Para processar as imagens dos neurônios corados fluorescentemente adquiridas usando um microscópio de fluorescência confocal use o software de ligação de fenol para segmentação de imagens e extração de características. No software carregue a placa de escolha para acessar os dados e selecione a imagem desejada. Para realizar a segmentação da imagem nas imagens brutas corrigidas pela iluminação, ajuste as intensidades fluorescentes para visualizar os diferentes canais.

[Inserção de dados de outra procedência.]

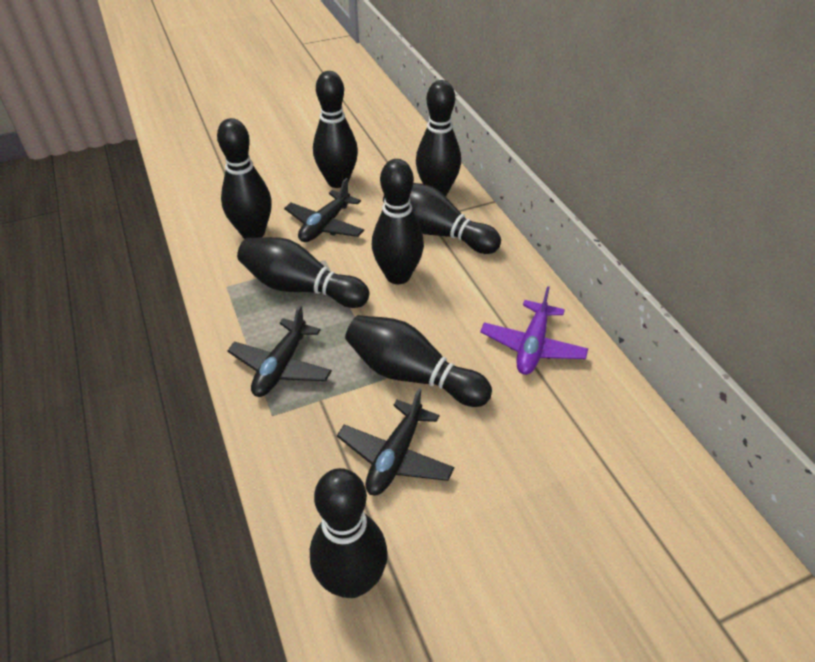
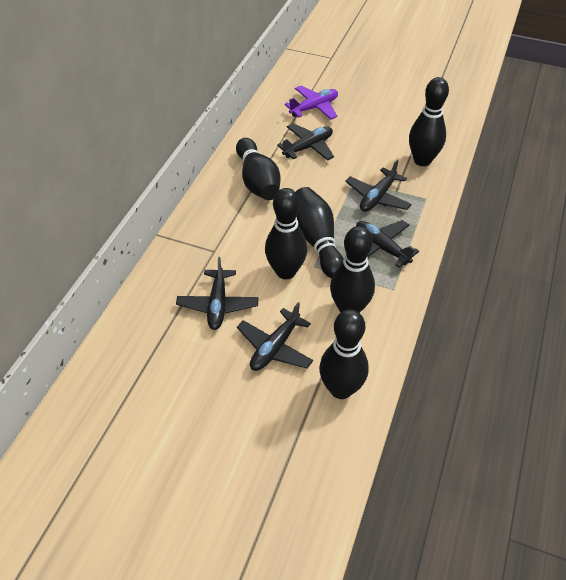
black bowling pin: 8 -> 6
black plane: 3 -> 5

Determinar empiricamente os respectivos limiares de intensidade de canal por placa para garantir que o sinal segmentado desejado corresponda ao sinal na imagem bruta e minimizar o sinal de fundo. Para separar as células vivas das mortas, defina o tamanho do núcleo e os limiares de intensidade. Meça o tamanho do núcleo clicando duas vezes e visualize a intensidade exibida.
Ao usar imagens de 40 X, mantenha os parâmetros padrão e execute o processamento. Com os dados quantitativos tabulares resultantes, construa perfis fenotípicos para comparar diferentes linhagens celulares ou condições de tratamento. Executar o notebook Jupyter célula por célula, utilizando o software Jupyter para geração e visualização do perfil fenotípico.
As imagens foram segmentadas e as características fenotípicas extraídas. Um total de 126 características quantitativas que poderiam ser agregadas em perfis fenotípicos bem fundamentados foram determinados. Algumas características apresentaram alterações com o tratamento composto.
Por exemplo, a intensidade de fluorescência da alfa-sinucleína em tirosina hidroxilase, ou células TH positivas, diminuiu após o tratamento com o inibidor de quinase LARK2 PFE-360. Outras características, como o comprimento da rede de neuritos MAP2 ou a proporção de neurônios positivos para HT, apresentaram diferenças apenas entre as linhagens celulares testadas, mas não no tratamento composto.